The researchers first fed two groups of laboratory mice with proteins in the form of amino acid supplements branched chain (BCAA): one group at breakfast and one at dinner. At breakfast, proteins made up only 8,5% of the meal consumed, while at dinner the animals consumed a higher percentage of protein, equal to 11,5%. They then monitored their muscle hypertrophy (an increase in muscle cell size), measuring it in the plantar muscle on the back of their lower leg. They thus discovered that the muscle growth was greater in the mice that received protein at breakfastdespite the fact that the overall amount of protein was less than that given to the other group.

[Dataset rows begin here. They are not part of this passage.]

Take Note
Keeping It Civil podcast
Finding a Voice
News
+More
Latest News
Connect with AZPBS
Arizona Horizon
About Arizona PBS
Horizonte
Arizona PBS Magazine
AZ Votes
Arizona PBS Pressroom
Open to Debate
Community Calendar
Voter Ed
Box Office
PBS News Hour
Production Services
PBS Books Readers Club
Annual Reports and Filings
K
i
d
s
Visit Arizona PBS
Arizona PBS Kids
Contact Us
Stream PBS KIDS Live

To confirm that the difference in muscle mass between the two groups of mice depended on the time of day they consumed their protein ration, the researchers repeated the experiment with mice deprived of the Bmal1 gene in their muscle cells, a gene which is essential for maintaining a regular circadian rhythm. These animals were also divided into two groups: one was given protein supplements in the morning and the other in the evening. Well, the scientists found no difference in the effect of eating protein at breakfast or dinner on muscle hypertrophy in these mice.
Finally, to see if the effect would transfer to humans, the researchers recruited 60 elderly women, in which the daily protein intake was in line with the recommendations of Japanese health experts. Half of the women reported eating more protein for breakfast than dinner, while the other half reported the opposite. Although there was no difference between the two groups in terms of activity level, body mass, height, body mass index, fat mass, physical function or dietary intake, the group that ate the protein earlier in the day had higher muscle mass. In women who took the protein earlier in the day, the skeletal muscle mass index and grip strength were significantly higher.